ここに書くのは「絶対に破ってはならないルール」だけ。
## 絶対ルール
### [I] API課金ゲート
外部LLM APIを呼ぶ前に必ず確認を挟む。
### [I] モデルポリシー
- デフォルト: Sonnet
- Opus自動昇格禁止: 明示指示なしにOpusへ切り替えない
### [I] 危険コマンドの禁止
- `git add -A` / `git add .` 禁止 → ファイル名個別指定のみ
詳細手順は ~/.claude/docs/ 配下の個別ドキュメントに分け、グローバルからはリンクだけ張る。これでグローバルが太らない。
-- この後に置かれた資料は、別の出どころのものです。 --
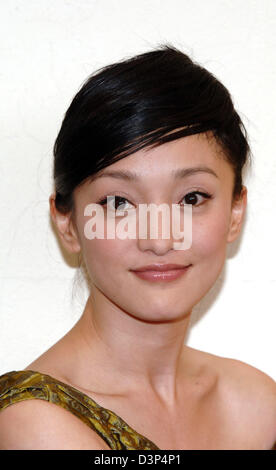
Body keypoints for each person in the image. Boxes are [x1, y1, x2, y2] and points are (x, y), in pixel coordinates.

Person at [0, 44, 275, 450]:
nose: (160, 239)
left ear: (235, 214)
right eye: (118, 203)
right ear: (68, 223)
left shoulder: (256, 402)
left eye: (192, 198)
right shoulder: (36, 426)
Layer 2: プロジェクトルール(adapter として書く)
プロジェクトルートの CLAUDE.md は、リポジトリ固有の知識を書く場所。
筆者は「中立な正本ファイル」と「Claude Code固有の差分ファイル」を分けて、CursorやCodexにも流用できる構成にしている。
# CLAUDE.md - <Project>
> 優先度: グローバル > 中立正本 > このファイル(Claude adapter)
## Claude固有差分
| イベント | 検知条件 | 書き込み先 |
|---|---|---|
| 設計判断 | `.claude/agents/` への書き込み | `decisions/` にADR形式で記録 |
| スキル完了 | Skill tool 実行完了 | `skills-usage.json` に追記 |
「中立 + adapter」の分離は、将来別のCLIに乗り換えるときに差分だけ書き換えれば済む。ベンダーロックイン回避策としても有効だ。
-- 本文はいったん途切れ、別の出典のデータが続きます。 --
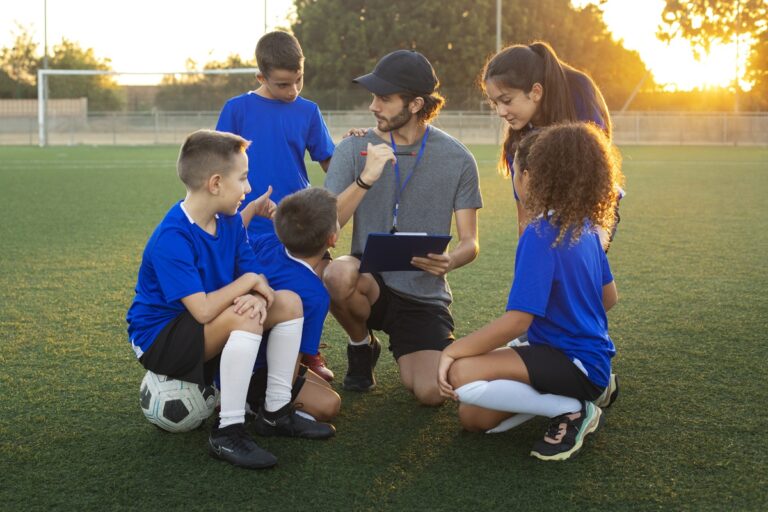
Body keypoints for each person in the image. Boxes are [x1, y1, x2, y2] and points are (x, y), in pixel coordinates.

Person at [126, 130, 333, 471]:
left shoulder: (231, 220)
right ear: (216, 183)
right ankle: (227, 431)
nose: (248, 188)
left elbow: (256, 276)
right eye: (244, 178)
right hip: (160, 339)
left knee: (289, 302)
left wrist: (256, 290)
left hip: (205, 322)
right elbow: (203, 309)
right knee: (246, 316)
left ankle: (275, 414)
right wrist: (250, 285)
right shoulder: (172, 238)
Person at [437, 123, 624, 461]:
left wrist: (453, 351)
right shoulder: (584, 229)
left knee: (460, 374)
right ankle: (570, 397)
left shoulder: (539, 234)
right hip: (591, 363)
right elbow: (609, 298)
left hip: (573, 365)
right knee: (473, 417)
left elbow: (518, 322)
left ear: (528, 177)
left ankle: (572, 408)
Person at [323, 50, 483, 405]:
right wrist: (366, 179)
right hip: (368, 280)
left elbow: (470, 241)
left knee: (431, 394)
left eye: (384, 98)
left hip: (422, 295)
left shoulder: (458, 158)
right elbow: (328, 225)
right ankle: (361, 345)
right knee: (335, 274)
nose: (373, 106)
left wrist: (452, 260)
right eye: (373, 97)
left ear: (415, 104)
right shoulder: (353, 148)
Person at [216, 30, 336, 380]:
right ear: (261, 77)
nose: (293, 91)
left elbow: (330, 161)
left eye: (298, 80)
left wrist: (353, 151)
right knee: (263, 291)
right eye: (283, 84)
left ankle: (306, 354)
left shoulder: (308, 111)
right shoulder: (236, 110)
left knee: (312, 290)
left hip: (298, 224)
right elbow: (219, 165)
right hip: (250, 226)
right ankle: (258, 361)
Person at [481, 41, 620, 249]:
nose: (500, 112)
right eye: (495, 103)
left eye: (507, 100)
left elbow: (595, 179)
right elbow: (525, 213)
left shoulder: (578, 91)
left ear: (536, 92)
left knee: (579, 266)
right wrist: (527, 261)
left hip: (591, 204)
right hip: (547, 211)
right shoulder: (516, 143)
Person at [241, 187, 341, 423]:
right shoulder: (316, 295)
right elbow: (292, 361)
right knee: (330, 404)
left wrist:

Layer 3: 自動メモリ(インデックス + トピックファイル)
ここが claude-mem と最も比較される部分。Claude Code は ~/.claude/projects/<hash>/memory/MEMORY.md を自動でロードする仕様がある(200行で打ち切り)。
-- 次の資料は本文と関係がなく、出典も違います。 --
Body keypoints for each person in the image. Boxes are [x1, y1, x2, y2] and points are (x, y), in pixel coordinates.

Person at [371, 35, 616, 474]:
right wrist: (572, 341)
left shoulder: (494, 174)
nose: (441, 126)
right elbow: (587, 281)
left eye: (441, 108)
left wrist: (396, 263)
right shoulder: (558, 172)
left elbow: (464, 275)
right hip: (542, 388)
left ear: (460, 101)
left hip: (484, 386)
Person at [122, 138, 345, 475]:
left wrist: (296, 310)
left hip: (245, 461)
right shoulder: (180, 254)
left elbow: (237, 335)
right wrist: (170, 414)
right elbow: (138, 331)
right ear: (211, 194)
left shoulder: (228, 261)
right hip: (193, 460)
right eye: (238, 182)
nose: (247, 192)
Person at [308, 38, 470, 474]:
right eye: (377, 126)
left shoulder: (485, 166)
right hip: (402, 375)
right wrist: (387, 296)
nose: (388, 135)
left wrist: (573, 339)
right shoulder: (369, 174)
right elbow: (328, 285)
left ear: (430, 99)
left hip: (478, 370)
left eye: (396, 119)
筆者はこれをインデックスとして使い、本文は別ファイルに分散させている。
# Claude Memory - <Project>
> 役割分担: PJ詳細 → memory/<pj-name>.md / フィードバック → feedback-index.md
## ユーザー
- [プロフィール](user_profile.md) — 役職・スキル
- [対応原則](feedback_user_response_preferences.md) — 自律完結・確認ゲート
## PJインデックス
| PJ | 概要 | 詳細 |
|---|---|---|
| PJ-A | SaaSプロダクト | → pj-a.md |
| PJ-B | 自動化基盤 | → pj-b.md |
## フィードバック(最重要のみ)
- 危険コマンド禁止 → feedback_dangerous_commands.md
- APIキー埋め込み禁止 → feedback_no_hardcoded_keys.md
各トピックファイルには frontmatter を付けて type で分類する。
---
name: user_response_preferences
description: ユーザーが好む応答スタイル
type: feedback
---
## ルール
- 即断・即実行を好む。確認は重要な分岐のみ
- 説明は箇条書き優先
ポイントは「MEMORY.md を200行以内に保つ」こと。 超えたらトピックファイルに切り出して、インデックスからリンクで張る。
自動更新フック:失敗から学ぶ仕組み
claude-mem の真の強みは「会話から自動で学習する」点にある。これも Claude Code の hooks で代替できる。
~/.claude/settings.json:
{
"hooks": {
"PostToolUse": [
{
"matcher": "Edit|Write",
"hooks": [
{
"type": "command",
"command": "python3 ~/.claude/hooks/track_edits.py"
}
]
}
]
}
}
track_edits.py:
import json, sys, os
from datetime import date
payload = json.load(sys.stdin)
file_path = payload.get("tool_input", {}).get("file_path", "")
if "CLAUDE.md" in file_path or ".claude/agents/" in file_path:
adr_dir = os.path.expanduser("~/projects/myrepo/decisions/")
today = date.today().isoformat()
with open(f"{adr_dir}/{today}_auto.md", "a") as f:
f.write(f"- {file_path} を更新\n")
これだけで「設計判断を勝手にログ化する」運用が立ち上がる。専用DBは不要。
claude-mem vs 自前管理:トレードオフ
| 観点 | claude-mem | 自前3層 |
|---|---|---|
| セットアップ | 即完了 | 30分 |
| ベクトル検索 | あり | なし(grep / Glob 代替) |
| 透明性 | DBブラックボックス | Markdown + git log で追える |
| バージョン管理 | DB管理が必要 | git で完結 |
| 他CLIへの流用 | claude-mem 依存 | Cursor / Codex でも読める |
ベクトル検索が本当に必要なケース(数千件規模のメモを横断検索)では claude-mem の方が楽。だが、個人開発〜中規模なら、grepとMarkdownリンクで十分回る。筆者環境ではLayer 3が約60ファイル・4,000行だが、grep -r と MEMORY.md のインデックスで困っていない。
まとめ
- claude-mem を入れる前に、
CLAUDE.md× 3層構造で代替できないか検討する - Layer 1(グローバル)は短く保つ:160〜180行が実用解
- Layer 2(プロジェクト)は中立正本 + adapter に分割:他CLIへの移行コストが下がる
-
Layer 3(自動メモリ)は
MEMORY.mdをインデックス化:200行制限を意識して分散 - hooks で「失敗から学ぶ」を自動化:PostToolUseでフィードバックを自動生成
- Markdown + git の透明性は、長期運用で効いてくる
便利なツールを入れる前に、一度「素のClaude Codeをどこまで使い倒せるか」を試してみてほしい。